Ever-increasing demands on the land from economic development, burgeoning cities, and growing rural populations are driving unprecedented land-use change. In turn, land-use change is driving land degradation: soil erosion, nutrient depletion, salinity, water scarcity, pollution, disruption of biological cycles, and loss of biodiversity. This is a global issue (UNCED 1992, UNEP 2006), yet there is no authoritative measure of land degradation or its counterpoint – land improvement. The only harmonized assessment, the Global Assessment of Human-induced Soil Degradation is a map of perceptions on the type and degree of degradation. Dating from 1991, it is now out-of-date. There is a pressing need for an up-to-date, quantitative and reproducible assessment to support policy development for food and water security, environmental integrity, and national strategies for economic development and resource conservation. In response, within the GEF-UNEP-FAO program Land Degradation in Drylands, the Global Assessment of Land Degradation and Improvement (GLADA) will identify:
The status and trends of land degradation, and
Hotspots suffering extreme constraints or at severe risk and, also, areas where degradation has been arrested or reversed.

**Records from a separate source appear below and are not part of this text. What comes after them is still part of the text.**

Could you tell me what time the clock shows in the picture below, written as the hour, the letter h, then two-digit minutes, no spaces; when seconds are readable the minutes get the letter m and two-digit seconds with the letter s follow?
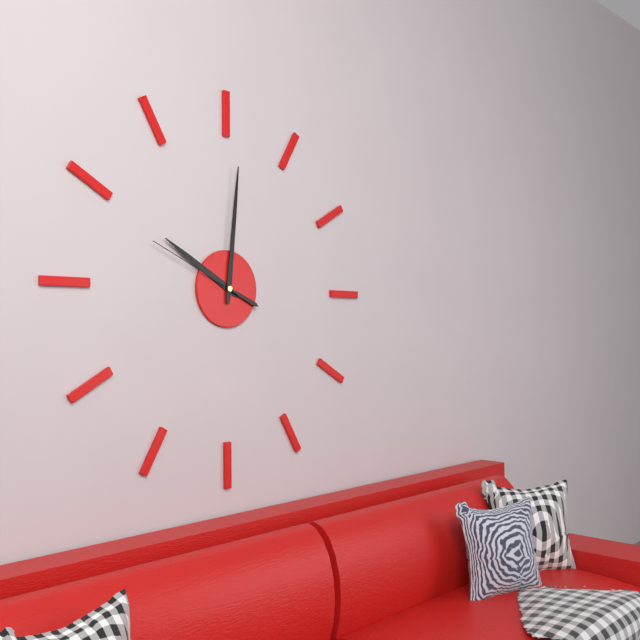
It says 10h01m49s
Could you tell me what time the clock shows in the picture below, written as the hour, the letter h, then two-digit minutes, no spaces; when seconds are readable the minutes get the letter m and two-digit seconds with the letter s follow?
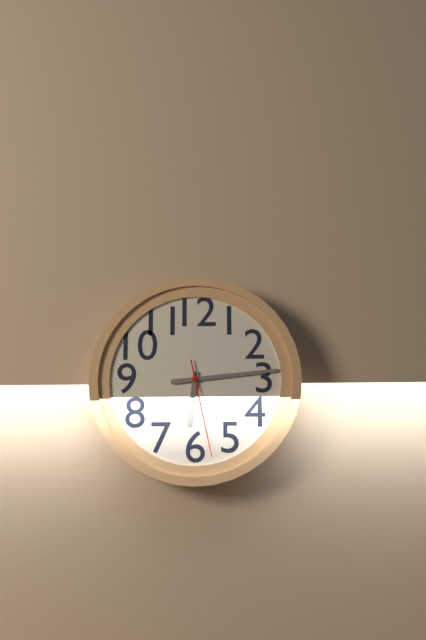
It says 6h14m28s
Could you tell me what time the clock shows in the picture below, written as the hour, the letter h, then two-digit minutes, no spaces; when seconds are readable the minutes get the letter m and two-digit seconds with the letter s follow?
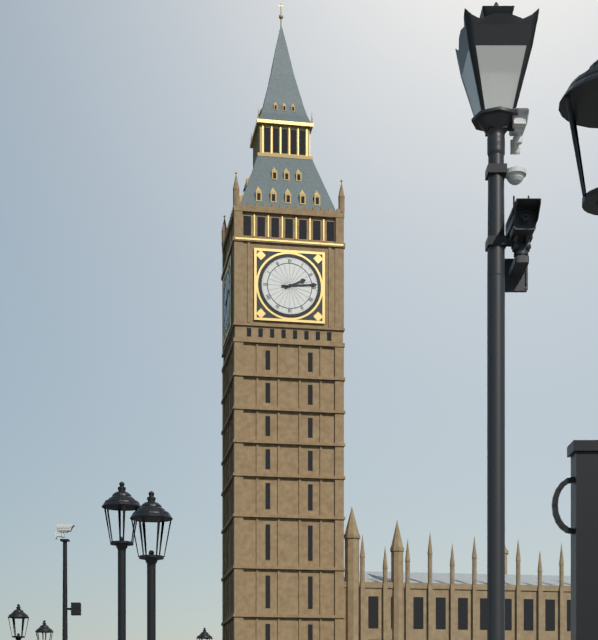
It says 2h14
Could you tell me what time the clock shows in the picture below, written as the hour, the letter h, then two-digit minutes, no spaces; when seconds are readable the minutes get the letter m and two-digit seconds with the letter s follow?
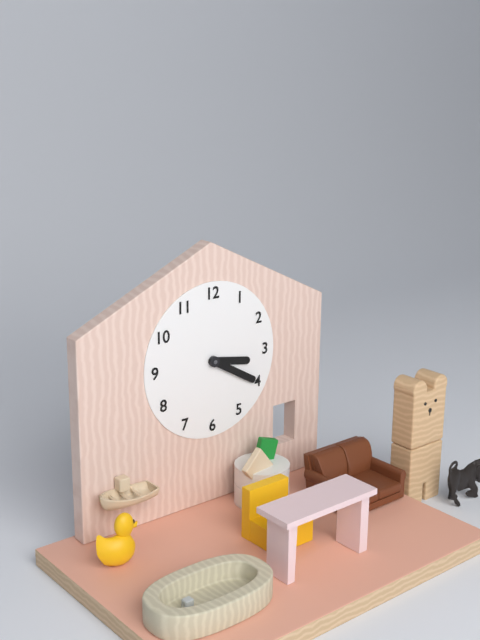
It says 3h20
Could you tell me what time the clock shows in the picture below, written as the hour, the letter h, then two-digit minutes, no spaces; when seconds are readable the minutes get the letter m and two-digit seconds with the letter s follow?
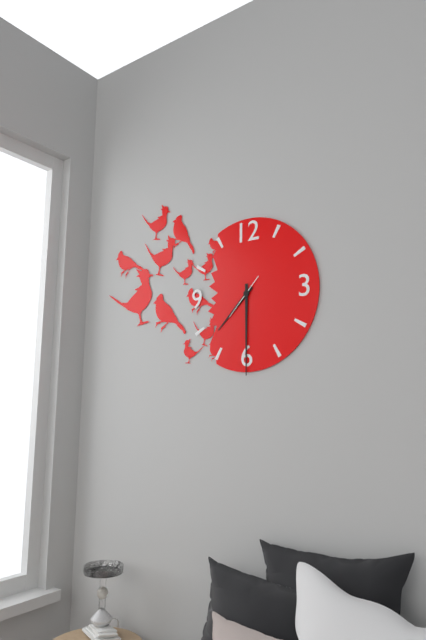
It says 7h30
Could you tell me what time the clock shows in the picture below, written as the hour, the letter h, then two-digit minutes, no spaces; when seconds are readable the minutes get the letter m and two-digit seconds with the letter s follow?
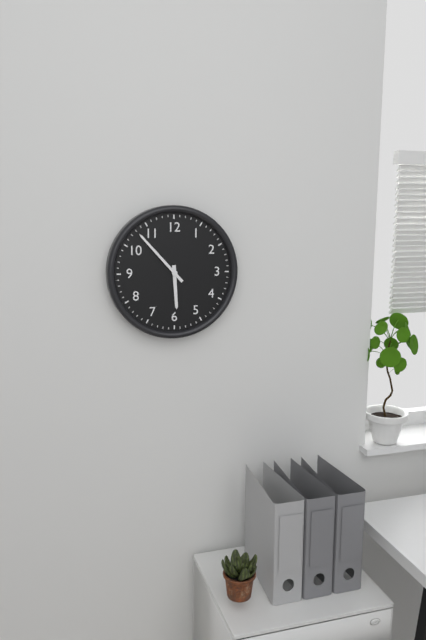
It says 5h53
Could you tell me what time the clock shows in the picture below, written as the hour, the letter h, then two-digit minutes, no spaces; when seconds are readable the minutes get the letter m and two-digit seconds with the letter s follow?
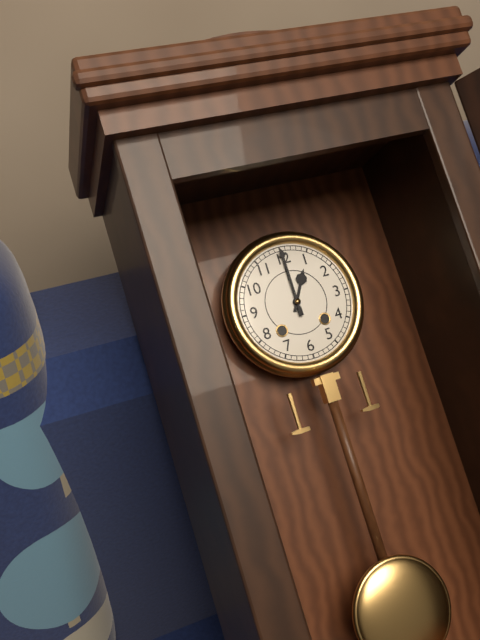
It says 1h00
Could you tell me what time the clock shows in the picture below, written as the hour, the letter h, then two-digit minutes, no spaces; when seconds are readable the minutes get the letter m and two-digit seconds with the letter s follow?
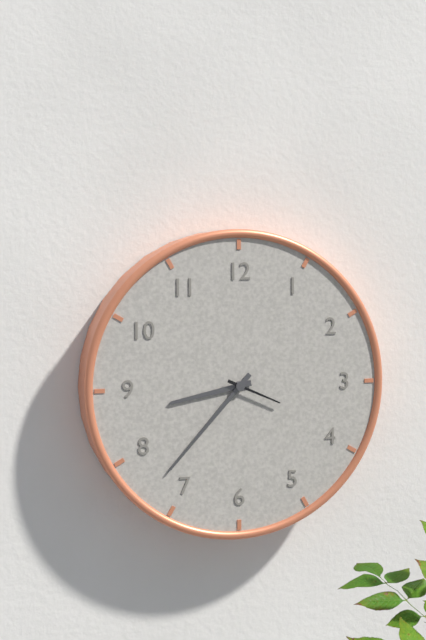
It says 8h37m19s
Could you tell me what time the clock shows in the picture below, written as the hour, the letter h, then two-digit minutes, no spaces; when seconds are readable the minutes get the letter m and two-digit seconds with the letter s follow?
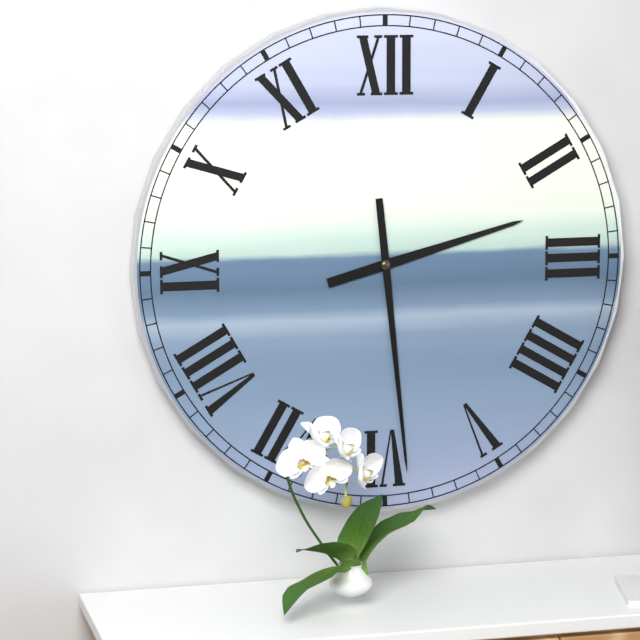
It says 2h29
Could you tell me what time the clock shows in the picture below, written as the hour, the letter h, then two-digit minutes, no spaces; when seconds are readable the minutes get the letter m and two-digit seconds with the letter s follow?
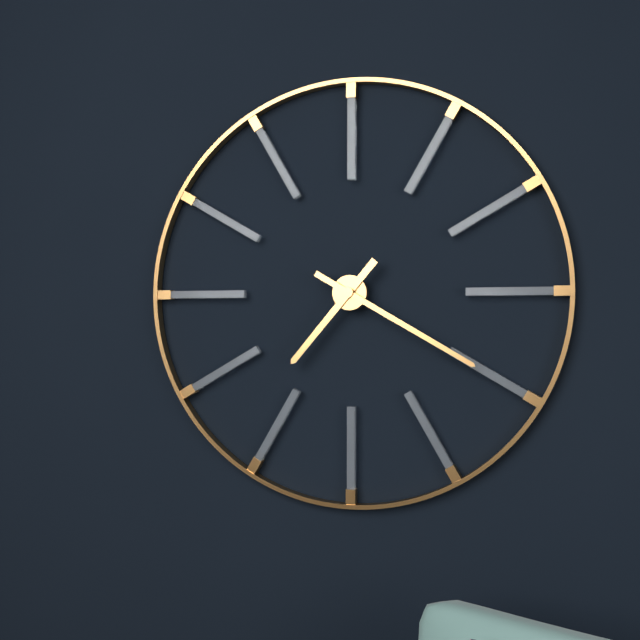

Biomass is an integrated measure of biological productivity. Its deviance from the local norm may be taken as a measure of land degradation or improvement. Changes in biomass may be measured by remote sensing of the normalized difference vegetation index (NDVI - the difference between reflected near-infrared and visible wavebands divided by the sum of these two wavebands). NDVI has a strong, linear relationship with the fraction of photosynthetically active radiation absorbed by the plant; it is strongly correlated with vegetation cover and above-ground net primary productivity. Norms may be established by stratifying the land area according to climate, soils, and terrain, and land use/vegetation; deviance may then be calculated regionally and combined globally to allow universal comparisons.